Abrams went on to reboot Star Trek in 2009, confessing his Star Wars fandom in interviews about the farm-boy-bound-for-space opening. 2012 brought both Looper, Rian Johnson’s popular time-travel flick full of misdirection, and the sale of LucasFilm to Disney for $4 billion. By Christmas that year, J.J. Abrams met with Disney, but publicly claimed Star Trek obligations would prevent his involvement. A month later, Disney had their way, confirming Abrams at the helm of Episode VII.
If Star Trek Into Darkness plundering the past had been taken as any indication, sci-fi fans might have been more prepared for the creative cannibalism Abrams would bring to The Force Awakens. At least half of the new Star Wars film felt like a legitimate attempt to overlap fresh characters and old favorites, but the plot seemed suspiciously reliant on blowing up a base capable of destroying planets.
I wanted to know more, but I had a bad feeling about this. Where did Snoke come from? Who might Rey’s parents be? Why did these open-ended mysteries remind me of Lost?
The first teaser trailer for The Last Jedi launched last April, accumulating millions of views and spinning analytics-driven media into ceaseless speculation about the aging Luke Skywalker’s fateful words, “It’s time for the Jedi… to end.” The second trailer, in October, furthered the frenzy with First Order forces reminiscent of the Battle of Hoth, a shot of Kylo Ren considering matricide, and yet another quote from Luke: “This is not going to go… the way you think.” Good! Right?
I was convinced Rian Johnson could pull the tail from the mouth of the Star Wars ouroboros. Nobody could’ve predicted Luke’s parentage in 1980, but escalating expectations have accompanied every Star Wars film since The Empire Strikes Back via emerging narrative patterns, box office projections, or flames of fan desire. I was expecting an epic return to form in the Skywalker saga, some greater reward for years of faithfulness during the largely consistent disappointment of the past two decades. More than anything, I wanted to be surprised by Star Wars.
I’d spend the better part of December dodging potential spoilers, resolved to sacredly screen The Last Jedi with my parents during the holiday. When the night finally came, I sat in the center of the last row in the front section awaiting the familiar sounds of John Williams and the slow crawl of giant yellow words. Somehow, I was a kid anticipating Christmas again; that was a way I’ve not felt for a long time. The feeling became complicated over the next two and a half hours.
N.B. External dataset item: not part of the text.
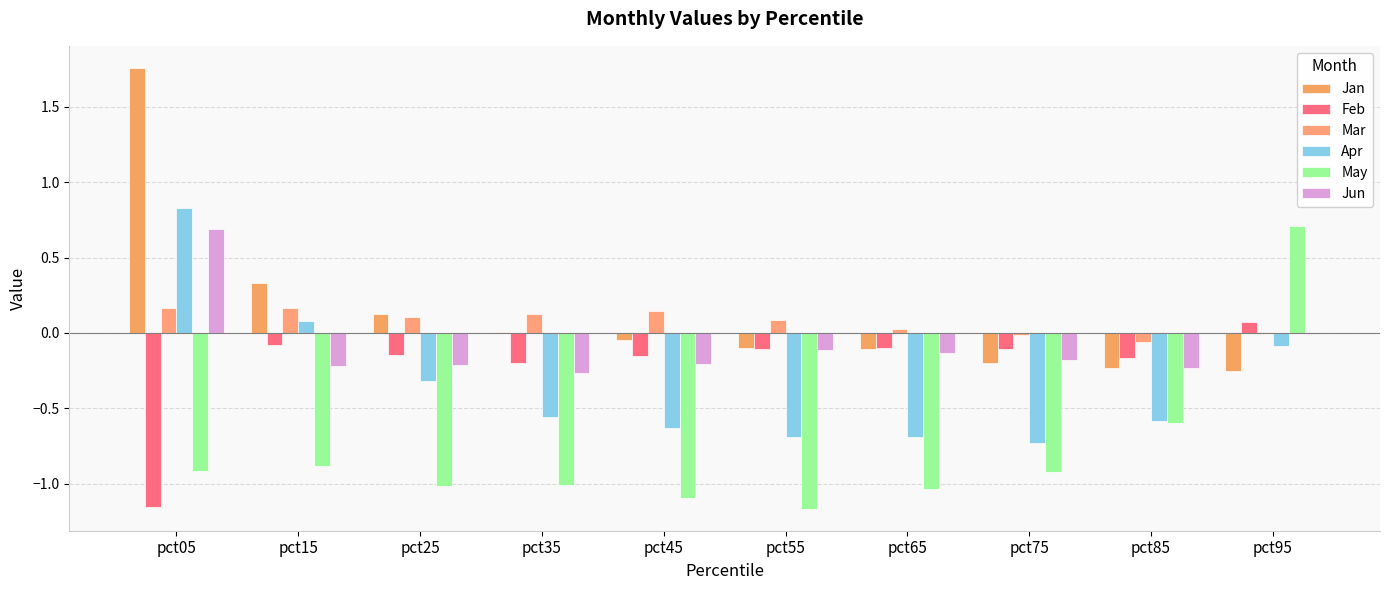

At which category does the chart reach its minimum across all series?

pct55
Luke’s quotes from the trailers both misled and chided the audience.
Mark Hamill delivered a performance that rivals anything he’s ever done, while the connection between Rey and Kylo showcased the complicated heart of this new trilogy, collectively yielding some of the best scenes. Almost every moment with Carrie Fisher felt worth cherishing while we
wonder how Disney will handle her physical absence in Episode IX. As for the rest of the cast, with so many entrances and exits to handle, many arcs did not feel duly developed… even in the longest Star Wars film to date.
Star Wars fans may slowly realize that the latest film’s title is part of the ruse Rian Johnson used to pull a heist. In regards to Johnson, I’ll paraphrase a quote from the second installment of another iconic trilogy: “he’s the hero Star Wars deserves, but not the one it needs right now.” Disney has contracted Johnson for a Star Wars trilogy reportedly set in a different part of the universe, perhaps indicative of his indifference to negative reviews of The Last Jedi.
The conceptual dissemination of the Force away from the Skywalker family, and perhaps even the struggle between fundamentalist Jedi and Sith, may prove fertile ground for creativity more akin to the original spirit of Star Wars. Maybe, with a trilogy’s worth of creative control, Rian Johnson can rival George Lucas. We can only hope.
Meanwhile… Solo better be good, Disney, for your sake. The internet is not as forgiving as I am.